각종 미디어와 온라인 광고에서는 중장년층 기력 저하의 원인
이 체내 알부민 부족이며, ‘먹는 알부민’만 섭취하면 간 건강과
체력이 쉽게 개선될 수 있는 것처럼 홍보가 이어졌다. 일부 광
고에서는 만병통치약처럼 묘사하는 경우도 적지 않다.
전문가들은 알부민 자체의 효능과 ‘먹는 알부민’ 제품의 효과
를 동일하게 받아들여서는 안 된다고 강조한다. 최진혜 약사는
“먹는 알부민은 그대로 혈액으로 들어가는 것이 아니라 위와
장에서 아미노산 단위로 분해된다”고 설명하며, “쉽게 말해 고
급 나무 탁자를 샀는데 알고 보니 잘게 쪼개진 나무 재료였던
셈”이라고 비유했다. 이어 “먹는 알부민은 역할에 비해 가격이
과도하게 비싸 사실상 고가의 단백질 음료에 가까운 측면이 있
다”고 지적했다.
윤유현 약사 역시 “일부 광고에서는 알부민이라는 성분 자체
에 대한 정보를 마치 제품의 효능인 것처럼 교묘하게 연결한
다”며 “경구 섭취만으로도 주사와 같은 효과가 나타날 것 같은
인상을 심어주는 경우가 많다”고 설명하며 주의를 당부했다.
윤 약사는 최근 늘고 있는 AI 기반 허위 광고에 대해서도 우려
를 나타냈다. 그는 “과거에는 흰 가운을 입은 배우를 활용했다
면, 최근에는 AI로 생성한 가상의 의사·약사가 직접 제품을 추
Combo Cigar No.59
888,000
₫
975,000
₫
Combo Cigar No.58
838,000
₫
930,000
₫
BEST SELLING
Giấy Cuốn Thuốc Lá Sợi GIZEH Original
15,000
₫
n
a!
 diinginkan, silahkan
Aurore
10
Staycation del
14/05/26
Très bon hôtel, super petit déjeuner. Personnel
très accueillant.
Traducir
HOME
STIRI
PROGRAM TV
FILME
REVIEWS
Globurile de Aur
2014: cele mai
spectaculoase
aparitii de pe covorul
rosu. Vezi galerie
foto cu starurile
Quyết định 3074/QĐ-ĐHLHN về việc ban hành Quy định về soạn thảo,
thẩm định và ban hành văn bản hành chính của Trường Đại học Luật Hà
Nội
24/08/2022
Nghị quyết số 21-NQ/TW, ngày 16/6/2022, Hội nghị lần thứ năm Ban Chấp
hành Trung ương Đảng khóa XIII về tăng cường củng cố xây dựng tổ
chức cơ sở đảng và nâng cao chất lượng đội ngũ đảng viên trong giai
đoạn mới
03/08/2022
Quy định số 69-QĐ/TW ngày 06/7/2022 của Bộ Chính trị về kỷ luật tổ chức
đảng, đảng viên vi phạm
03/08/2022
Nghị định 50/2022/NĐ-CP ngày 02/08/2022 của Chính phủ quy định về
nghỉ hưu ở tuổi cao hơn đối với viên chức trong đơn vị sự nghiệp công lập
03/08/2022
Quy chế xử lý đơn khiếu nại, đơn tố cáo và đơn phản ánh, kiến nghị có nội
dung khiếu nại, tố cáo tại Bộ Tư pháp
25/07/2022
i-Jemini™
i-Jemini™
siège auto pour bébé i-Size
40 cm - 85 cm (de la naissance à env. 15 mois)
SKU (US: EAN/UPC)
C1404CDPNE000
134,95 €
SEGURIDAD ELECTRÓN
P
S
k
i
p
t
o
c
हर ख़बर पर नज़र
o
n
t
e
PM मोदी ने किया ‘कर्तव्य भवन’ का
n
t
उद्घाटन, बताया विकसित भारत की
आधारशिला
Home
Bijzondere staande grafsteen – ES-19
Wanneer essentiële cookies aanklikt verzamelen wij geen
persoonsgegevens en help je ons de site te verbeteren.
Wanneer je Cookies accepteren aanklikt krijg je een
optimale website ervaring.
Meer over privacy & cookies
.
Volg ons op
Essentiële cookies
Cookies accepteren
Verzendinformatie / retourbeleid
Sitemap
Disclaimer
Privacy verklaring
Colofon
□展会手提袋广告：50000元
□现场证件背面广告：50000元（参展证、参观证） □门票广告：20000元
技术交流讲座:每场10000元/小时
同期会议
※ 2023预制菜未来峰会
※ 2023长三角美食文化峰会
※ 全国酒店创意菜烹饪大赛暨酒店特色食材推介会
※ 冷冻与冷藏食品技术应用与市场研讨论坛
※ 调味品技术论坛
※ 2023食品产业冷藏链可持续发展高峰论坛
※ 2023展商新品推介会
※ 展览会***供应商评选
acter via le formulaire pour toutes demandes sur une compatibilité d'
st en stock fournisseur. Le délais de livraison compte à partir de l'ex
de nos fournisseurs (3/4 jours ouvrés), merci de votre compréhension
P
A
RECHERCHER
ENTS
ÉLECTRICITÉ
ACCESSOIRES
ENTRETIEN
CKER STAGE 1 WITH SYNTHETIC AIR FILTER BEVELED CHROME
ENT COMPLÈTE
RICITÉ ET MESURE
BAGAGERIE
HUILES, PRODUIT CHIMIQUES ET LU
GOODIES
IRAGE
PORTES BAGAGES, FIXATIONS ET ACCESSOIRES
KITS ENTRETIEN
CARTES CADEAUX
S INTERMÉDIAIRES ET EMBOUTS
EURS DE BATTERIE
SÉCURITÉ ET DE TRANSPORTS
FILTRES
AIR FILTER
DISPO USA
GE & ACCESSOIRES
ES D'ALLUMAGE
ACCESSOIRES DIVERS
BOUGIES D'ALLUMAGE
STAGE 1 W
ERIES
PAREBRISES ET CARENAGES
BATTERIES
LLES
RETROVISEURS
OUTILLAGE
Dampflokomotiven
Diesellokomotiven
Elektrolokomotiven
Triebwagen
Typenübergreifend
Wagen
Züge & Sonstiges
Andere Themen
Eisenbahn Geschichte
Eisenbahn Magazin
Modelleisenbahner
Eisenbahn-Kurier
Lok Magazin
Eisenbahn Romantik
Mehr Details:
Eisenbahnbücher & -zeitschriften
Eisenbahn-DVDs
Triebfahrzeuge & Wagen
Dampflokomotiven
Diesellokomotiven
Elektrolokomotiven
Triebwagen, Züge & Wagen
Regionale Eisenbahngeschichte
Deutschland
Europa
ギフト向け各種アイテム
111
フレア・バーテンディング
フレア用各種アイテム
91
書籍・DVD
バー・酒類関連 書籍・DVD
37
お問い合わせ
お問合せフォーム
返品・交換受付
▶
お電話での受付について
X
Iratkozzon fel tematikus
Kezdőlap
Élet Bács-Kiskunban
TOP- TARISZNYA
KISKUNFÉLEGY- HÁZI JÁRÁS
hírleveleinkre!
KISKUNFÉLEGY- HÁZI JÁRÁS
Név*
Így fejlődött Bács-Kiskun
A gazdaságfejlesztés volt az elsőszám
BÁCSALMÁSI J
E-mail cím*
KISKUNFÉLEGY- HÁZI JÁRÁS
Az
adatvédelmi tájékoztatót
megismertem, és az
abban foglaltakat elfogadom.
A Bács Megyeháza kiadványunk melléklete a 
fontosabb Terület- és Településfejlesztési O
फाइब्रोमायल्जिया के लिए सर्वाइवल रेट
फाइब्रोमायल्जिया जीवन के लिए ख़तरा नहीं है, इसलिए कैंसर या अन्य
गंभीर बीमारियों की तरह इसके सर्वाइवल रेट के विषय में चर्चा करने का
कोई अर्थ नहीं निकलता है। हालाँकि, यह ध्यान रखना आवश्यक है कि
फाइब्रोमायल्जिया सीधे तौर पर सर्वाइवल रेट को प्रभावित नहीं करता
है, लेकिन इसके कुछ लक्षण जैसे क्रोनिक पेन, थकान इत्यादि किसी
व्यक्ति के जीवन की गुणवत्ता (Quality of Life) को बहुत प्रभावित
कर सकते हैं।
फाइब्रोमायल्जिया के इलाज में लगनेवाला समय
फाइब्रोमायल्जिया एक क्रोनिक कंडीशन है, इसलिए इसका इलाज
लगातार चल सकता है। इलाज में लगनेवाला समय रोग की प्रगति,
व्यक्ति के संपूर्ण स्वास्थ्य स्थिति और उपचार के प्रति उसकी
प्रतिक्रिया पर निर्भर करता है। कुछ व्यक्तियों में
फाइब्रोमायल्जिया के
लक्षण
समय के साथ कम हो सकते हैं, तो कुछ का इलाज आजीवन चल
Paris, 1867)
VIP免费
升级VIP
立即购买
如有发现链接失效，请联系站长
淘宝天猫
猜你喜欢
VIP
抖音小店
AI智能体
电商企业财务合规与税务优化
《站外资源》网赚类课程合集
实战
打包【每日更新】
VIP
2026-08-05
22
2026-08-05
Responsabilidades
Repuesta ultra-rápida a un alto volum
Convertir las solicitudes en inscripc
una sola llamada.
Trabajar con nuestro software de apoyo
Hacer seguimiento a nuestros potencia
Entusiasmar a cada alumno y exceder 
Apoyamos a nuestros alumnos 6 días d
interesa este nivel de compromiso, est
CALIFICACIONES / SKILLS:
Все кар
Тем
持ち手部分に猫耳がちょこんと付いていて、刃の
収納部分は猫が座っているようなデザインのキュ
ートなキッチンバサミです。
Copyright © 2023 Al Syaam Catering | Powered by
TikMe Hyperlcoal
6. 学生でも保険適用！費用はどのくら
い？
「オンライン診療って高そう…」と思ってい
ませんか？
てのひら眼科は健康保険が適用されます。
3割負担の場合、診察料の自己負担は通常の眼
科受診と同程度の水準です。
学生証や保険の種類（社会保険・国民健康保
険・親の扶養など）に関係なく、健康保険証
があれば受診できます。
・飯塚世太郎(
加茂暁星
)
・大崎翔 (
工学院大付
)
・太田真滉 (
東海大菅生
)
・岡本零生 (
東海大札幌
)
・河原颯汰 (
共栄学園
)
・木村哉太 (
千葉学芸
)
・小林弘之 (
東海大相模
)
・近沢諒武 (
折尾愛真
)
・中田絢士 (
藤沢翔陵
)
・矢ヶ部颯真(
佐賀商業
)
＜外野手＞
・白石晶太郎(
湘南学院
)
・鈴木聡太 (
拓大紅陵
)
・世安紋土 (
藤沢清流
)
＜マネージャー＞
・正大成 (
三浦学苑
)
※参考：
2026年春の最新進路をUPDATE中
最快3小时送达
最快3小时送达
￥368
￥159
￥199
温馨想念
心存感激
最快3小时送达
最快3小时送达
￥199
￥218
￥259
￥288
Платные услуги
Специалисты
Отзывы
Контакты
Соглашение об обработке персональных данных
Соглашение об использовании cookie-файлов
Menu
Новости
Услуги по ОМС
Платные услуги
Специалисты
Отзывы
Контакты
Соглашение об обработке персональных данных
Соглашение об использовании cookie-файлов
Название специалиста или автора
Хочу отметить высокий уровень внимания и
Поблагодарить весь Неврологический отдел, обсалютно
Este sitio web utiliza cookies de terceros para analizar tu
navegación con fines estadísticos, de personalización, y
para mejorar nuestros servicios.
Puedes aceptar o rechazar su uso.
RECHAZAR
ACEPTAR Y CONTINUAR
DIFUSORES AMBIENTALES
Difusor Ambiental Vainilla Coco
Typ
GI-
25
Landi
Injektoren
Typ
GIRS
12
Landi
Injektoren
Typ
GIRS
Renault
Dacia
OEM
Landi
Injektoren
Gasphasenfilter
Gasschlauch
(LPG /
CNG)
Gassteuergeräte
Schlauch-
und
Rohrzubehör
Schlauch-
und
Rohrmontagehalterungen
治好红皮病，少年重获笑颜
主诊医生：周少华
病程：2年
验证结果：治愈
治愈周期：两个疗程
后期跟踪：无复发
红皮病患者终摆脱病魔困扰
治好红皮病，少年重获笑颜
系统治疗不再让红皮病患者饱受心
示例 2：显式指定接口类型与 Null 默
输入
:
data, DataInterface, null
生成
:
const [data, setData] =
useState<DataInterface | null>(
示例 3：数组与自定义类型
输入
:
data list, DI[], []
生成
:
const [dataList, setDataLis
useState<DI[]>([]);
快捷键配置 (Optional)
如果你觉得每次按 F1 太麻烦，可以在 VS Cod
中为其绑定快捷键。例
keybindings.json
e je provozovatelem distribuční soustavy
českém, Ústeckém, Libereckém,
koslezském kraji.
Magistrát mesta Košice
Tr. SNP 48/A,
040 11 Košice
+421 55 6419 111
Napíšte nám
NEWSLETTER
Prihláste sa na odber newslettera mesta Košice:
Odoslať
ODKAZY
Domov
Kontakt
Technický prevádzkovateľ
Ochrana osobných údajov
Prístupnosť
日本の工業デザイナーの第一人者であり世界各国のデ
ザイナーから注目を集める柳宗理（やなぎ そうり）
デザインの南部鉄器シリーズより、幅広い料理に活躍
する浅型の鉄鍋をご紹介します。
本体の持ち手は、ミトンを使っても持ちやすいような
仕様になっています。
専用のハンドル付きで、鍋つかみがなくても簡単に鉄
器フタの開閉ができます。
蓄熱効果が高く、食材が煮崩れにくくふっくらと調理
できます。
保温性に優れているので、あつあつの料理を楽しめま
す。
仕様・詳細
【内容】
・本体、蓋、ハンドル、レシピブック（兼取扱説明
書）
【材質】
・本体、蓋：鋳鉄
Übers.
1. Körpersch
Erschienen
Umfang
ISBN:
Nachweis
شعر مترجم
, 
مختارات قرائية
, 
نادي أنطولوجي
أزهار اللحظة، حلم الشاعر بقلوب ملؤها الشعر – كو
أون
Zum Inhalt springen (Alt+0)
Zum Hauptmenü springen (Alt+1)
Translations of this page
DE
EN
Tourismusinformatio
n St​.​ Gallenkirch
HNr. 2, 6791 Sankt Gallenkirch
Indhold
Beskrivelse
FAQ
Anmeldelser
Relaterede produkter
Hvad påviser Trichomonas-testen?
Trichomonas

━━━━━━━━━━

Give back, word for word, only the lines above from the line holding "윤 약사는 최근 늘고 있는 AI 기반 허위 광고에 대해서도 우려" to the line holding "Bijzondere staande grafsteen – ES-19", both included.

Result =>
윤 약사는 최근 늘고 있는 AI 기반 허위 광고에 대해서도 우려
를 나타냈다. 그는 “과거에는 흰 가운을 입은 배우를 활용했다
면, 최근에는 AI로 생성한 가상의 의사·약사가 직접 제품을 추
Combo Cigar No.59
888,000
₫
975,000
₫
Combo Cigar No.58
838,000
₫
930,000
₫
BEST SELLING
Giấy Cuốn Thuốc Lá Sợi GIZEH Original
15,000
₫
n
a!
 diinginkan, silahkan
Aurore
10
Staycation del
14/05/26
Très bon hôtel, super petit déjeuner. Personnel
très accueillant.
Traducir
HOME
STIRI
PROGRAM TV
FILME
REVIEWS
Globurile de Aur
2014: cele mai
spectaculoase
aparitii de pe covorul
rosu. Vezi galerie
foto cu starurile
Quyết định 3074/QĐ-ĐHLHN về việc ban hành Quy định về soạn thảo,
thẩm định và ban hành văn bản hành chính của Trường Đại học Luật Hà
Nội
24/08/2022
Nghị quyết số 21-NQ/TW, ngày 16/6/2022, Hội nghị lần thứ năm Ban Chấp
hành Trung ương Đảng khóa XIII về tăng cường củng cố xây dựng tổ
chức cơ sở đảng và nâng cao chất lượng đội ngũ đảng viên trong giai
đoạn mới
03/08/2022
Quy định số 69-QĐ/TW ngày 06/7/2022 của Bộ Chính trị về kỷ luật tổ chức
đảng, đảng viên vi phạm
03/08/2022
Nghị định 50/2022/NĐ-CP ngày 02/08/2022 của Chính phủ quy định về
nghỉ hưu ở tuổi cao hơn đối với viên chức trong đơn vị sự nghiệp công lập
03/08/2022
Quy chế xử lý đơn khiếu nại, đơn tố cáo và đơn phản ánh, kiến nghị có nội
dung khiếu nại, tố cáo tại Bộ Tư pháp
25/07/2022
i-Jemini™
i-Jemini™
siège auto pour bébé i-Size
40 cm - 85 cm (de la naissance à env. 15 mois)
SKU (US: EAN/UPC)
C1404CDPNE000
134,95 €
SEGURIDAD ELECTRÓN
P
S
k
i
p
t
o
c
हर ख़बर पर नज़र
o
n
t
e
PM मोदी ने किया ‘कर्तव्य भवन’ का
n
t
उद्घाटन, बताया विकसित भारत की
आधारशिला
Home
Bijzondere staande grafsteen – ES-19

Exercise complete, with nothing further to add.